This paper introduces Llama-Polya, an instruction-tuned large language model that integrates Polya's four-step problem-solving framework into its dialogue structure to support mathematical reasoning. Mathematical problem-solving is central to students' success in mathematics education, yet many learners struggle to plan, justify, and verify their solutions. Although large language models (LLMs) show promise as intelligent tutors, they often lack structured pedagogical alignment grounded in established learning theories. To address this gap, we operationalize Polya's problem-solving framework within an instruction-tuned LLM to promote metacognitive engagement and examine the effects of pedagogy-aligned fine-tuning compared to domain-only and general-purpose instruction tuning. Built on the Llama-3.1-8B architecture, Llama-Polya was fine-tuned on synthetic math problem-solving data derived from GSM8K, structured according to Polya's four stages. We developed and evaluated multiple variants-general-purpose instruct, math-domain metamath, pedagogy-aligned polya-v2, and sequential metamath+polya-v2-using both quantitative accuracy metrics and qualitative pedagogical assessments. Results indicate that models tuned with Polya's framework and domain-specific data produced more balanced reasoning-stage distributions and fewer premature answers. Expert evaluators also observed improved pedagogical coherence and metacognitive prompting, although limitations in personalization and mathematical rigor remained. These findings suggest that pedagogy-grounded instruction tuning can enhance educational alignment and reasoning transparency in LLM-based tutoring systems.

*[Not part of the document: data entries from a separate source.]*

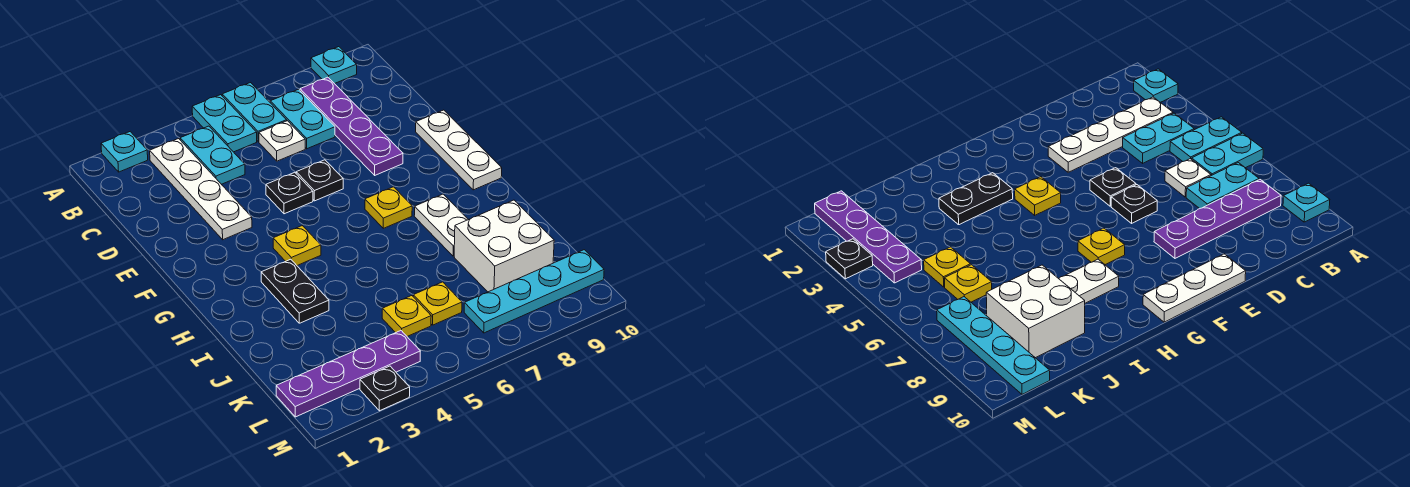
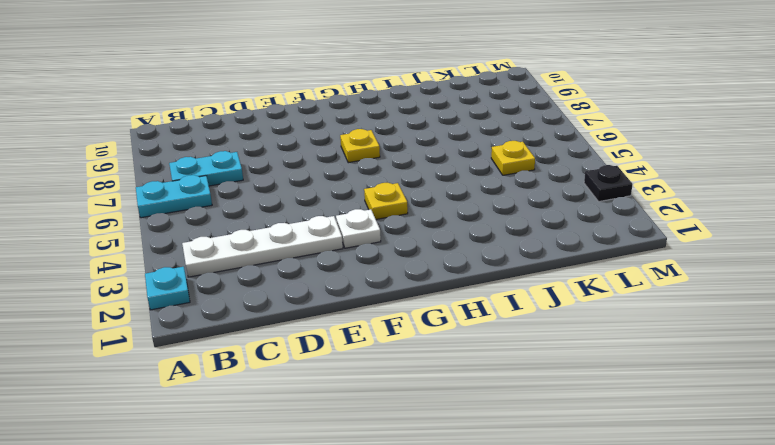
white 1x1 plate [336,209,381,248] -> white 1x1 plate moved to [259,121,305,161]
none -> cyan 1x2 plate [192,95,257,152]
none -> cyan 1x1 plate [311,47,357,84]
none -> cyan 1x2 plate [180,126,245,184]

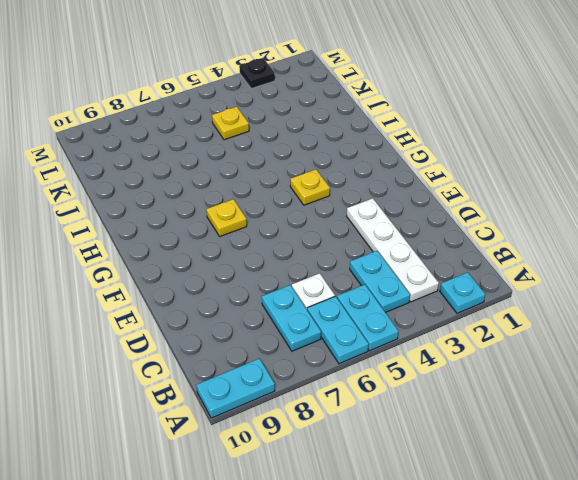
cyan 1x2 plate [196,359,275,418] -> cyan 1x1 plate [311,47,357,84]
none -> purple 1x4 plate [300,77,403,175]
none -> black 1x1 plate [266,172,313,214]
none -> black 1x1 plate [296,160,343,201]

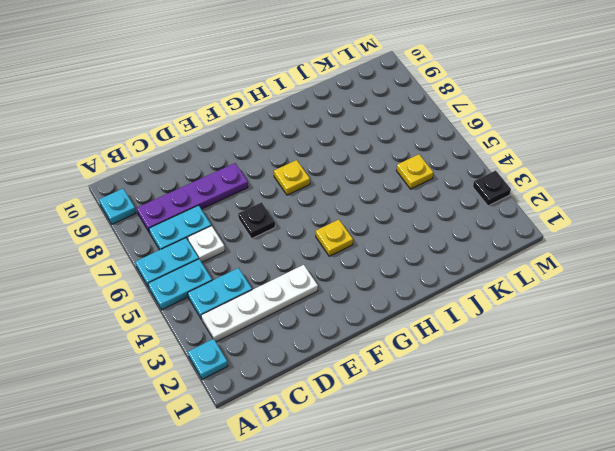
none -> black 1x1 plate [266,172,313,214]
none -> white 1x3 plate [416,110,502,190]
none -> black 1x2 plate [261,259,329,323]

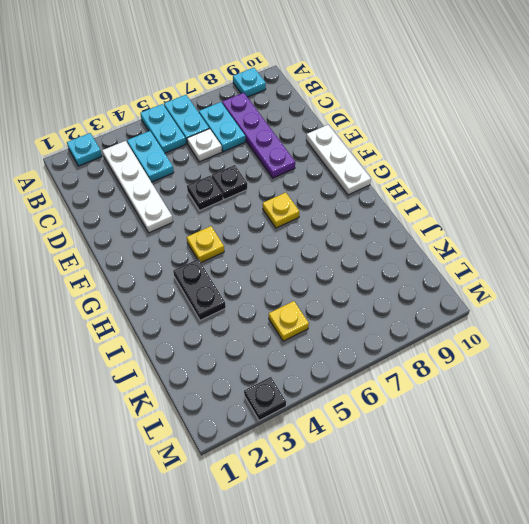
none -> white 1x2 plate [414,194,468,256]
none -> white 2x2 brick [454,200,554,292]
none -> yellow 1x1 plate [413,282,462,325]

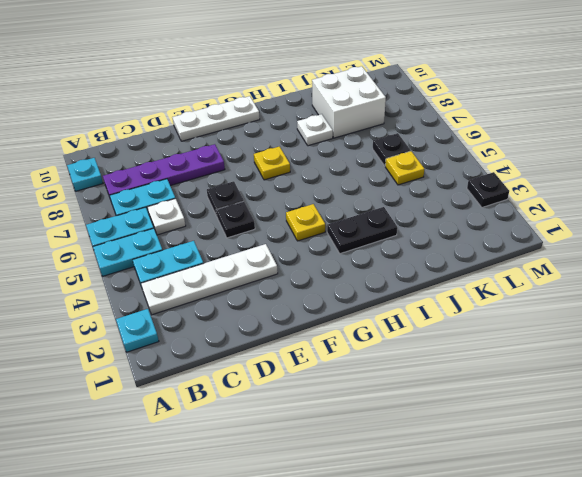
white 1x1 plate [297,114,333,146] -> white 1x2 plate [414,194,468,256]
black 1x1 plate [373,133,411,166] -> yellow 1x1 plate [413,282,462,325]
none -> purple 1x4 plate [276,331,420,417]
none -> cyan 1x4 plate [464,250,604,333]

翻译：本文介绍了Llama-Polya，一种指令微调的大型语言模型，它将波利亚的四步问题解决框架集成到其对话结构中，以支持数学推理。数学问题解决是学生在数学教育中取得成功的核心，然而许多学习者在规划、论证和验证其解决方案方面存在困难。尽管大型语言模型作为智能导师展现出潜力，但它们往往缺乏基于既定学习理论的结构化教学对齐。为弥补这一差距，我们在指令微调的LLM中实现了波利亚问题解决框架，以促进元认知参与，并比较了教学对齐微调与纯领域微调及通用指令微调的效果。基于Llama-3.1-8B架构构建的Llama-Polya，在源自GSM8K并根据波利亚四阶段构建的合成数学问题解决数据上进行了微调。我们开发并评估了多个变体——通用指令模型、数学领域MetaMath模型、教学对齐Polya-v2模型以及顺序组合MetaMath+Polya-v2模型——同时采用定量准确度指标和定性教学评估方法。结果表明，使用波利亚框架和领域特定数据微调的模型产生了更均衡的推理阶段分布和更少的过早答案。专家评估者也观察到教学连贯性和元认知提示的改进，尽管在个性化和数学严谨性方面仍存在局限。这些发现表明，基于教学理论的指令微调可以增强基于LLM的辅导系统的教育对齐性和推理透明度。